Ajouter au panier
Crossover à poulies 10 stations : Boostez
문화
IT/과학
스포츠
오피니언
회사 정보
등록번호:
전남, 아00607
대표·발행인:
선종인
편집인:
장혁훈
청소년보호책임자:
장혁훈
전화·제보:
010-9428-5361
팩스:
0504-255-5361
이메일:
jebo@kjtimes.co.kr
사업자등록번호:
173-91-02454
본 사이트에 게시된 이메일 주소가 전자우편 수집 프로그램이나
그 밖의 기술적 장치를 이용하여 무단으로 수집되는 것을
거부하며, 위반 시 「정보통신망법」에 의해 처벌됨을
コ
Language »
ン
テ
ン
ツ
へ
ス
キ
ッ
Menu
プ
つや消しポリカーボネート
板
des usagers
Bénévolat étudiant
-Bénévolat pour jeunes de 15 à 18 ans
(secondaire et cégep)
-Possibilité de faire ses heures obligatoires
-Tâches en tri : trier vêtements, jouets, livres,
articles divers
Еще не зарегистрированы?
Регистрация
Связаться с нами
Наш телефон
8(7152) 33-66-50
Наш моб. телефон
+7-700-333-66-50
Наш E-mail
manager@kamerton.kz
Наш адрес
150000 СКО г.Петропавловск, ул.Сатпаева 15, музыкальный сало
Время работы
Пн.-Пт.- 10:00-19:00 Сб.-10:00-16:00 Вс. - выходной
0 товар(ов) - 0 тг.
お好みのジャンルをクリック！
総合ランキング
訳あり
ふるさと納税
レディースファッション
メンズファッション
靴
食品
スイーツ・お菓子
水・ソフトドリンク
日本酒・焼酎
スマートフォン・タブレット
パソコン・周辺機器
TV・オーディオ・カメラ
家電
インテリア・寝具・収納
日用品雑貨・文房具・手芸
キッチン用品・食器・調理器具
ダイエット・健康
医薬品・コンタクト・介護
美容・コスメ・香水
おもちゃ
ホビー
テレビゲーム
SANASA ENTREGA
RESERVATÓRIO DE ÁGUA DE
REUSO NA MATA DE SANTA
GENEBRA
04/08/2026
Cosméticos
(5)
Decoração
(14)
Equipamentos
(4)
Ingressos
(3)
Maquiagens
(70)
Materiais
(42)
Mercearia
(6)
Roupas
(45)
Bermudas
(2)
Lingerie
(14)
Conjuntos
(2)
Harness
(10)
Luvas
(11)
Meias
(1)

### [TASK BRIEF]
Make a verbatim transcription of all the material.

### [RESPONSE TO THIS EXERCISE]
Ajouter au panier
Crossover à poulies 10 stations : Boostez
문화
IT/과학
스포츠
오피니언
회사 정보
등록번호:
전남, 아00607
대표·발행인:
선종인
편집인:
장혁훈
청소년보호책임자:
장혁훈
전화·제보:
010-9428-5361
팩스:
0504-255-5361
이메일:
jebo@kjtimes.co.kr
사업자등록번호:
173-91-02454
본 사이트에 게시된 이메일 주소가 전자우편 수집 프로그램이나
그 밖의 기술적 장치를 이용하여 무단으로 수집되는 것을
거부하며, 위반 시 「정보통신망법」에 의해 처벌됨을
コ
Language »
ン
テ
ン
ツ
へ
ス
キ
ッ
Menu
プ
つや消しポリカーボネート
板
des usagers
Bénévolat étudiant
-Bénévolat pour jeunes de 15 à 18 ans
(secondaire et cégep)
-Possibilité de faire ses heures obligatoires
-Tâches en tri : trier vêtements, jouets, livres,
articles divers
Еще не зарегистрированы?
Регистрация
Связаться с нами
Наш телефон
8(7152) 33-66-50
Наш моб. телефон
+7-700-333-66-50
Наш E-mail
manager@kamerton.kz
Наш адрес
150000 СКО г.Петропавловск, ул.Сатпаева 15, музыкальный сало
Время работы
Пн.-Пт.- 10:00-19:00 Сб.-10:00-16:00 Вс. - выходной
0 товар(ов) - 0 тг.
お好みのジャンルをクリック！
総合ランキング
訳あり
ふるさと納税
レディースファッション
メンズファッション
靴
食品
スイーツ・お菓子
水・ソフトドリンク
日本酒・焼酎
スマートフォン・タブレット
パソコン・周辺機器
TV・オーディオ・カメラ
家電
インテリア・寝具・収納
日用品雑貨・文房具・手芸
キッチン用品・食器・調理器具
ダイエット・健康
医薬品・コンタクト・介護
美容・コスメ・香水
おもちゃ
ホビー
テレビゲーム
SANASA ENTREGA
RESERVATÓRIO DE ÁGUA DE
REUSO NA MATA DE SANTA
GENEBRA
04/08/2026
Cosméticos
(5)
Decoração
(14)
Equipamentos
(4)
Ingressos
(3)
Maquiagens
(70)
Materiais
(42)
Mercearia
(6)
Roupas
(45)
Bermudas
(2)
Lingerie
(14)
Conjuntos
(2)
Harness
(10)
Luvas
(11)
Meias
(1)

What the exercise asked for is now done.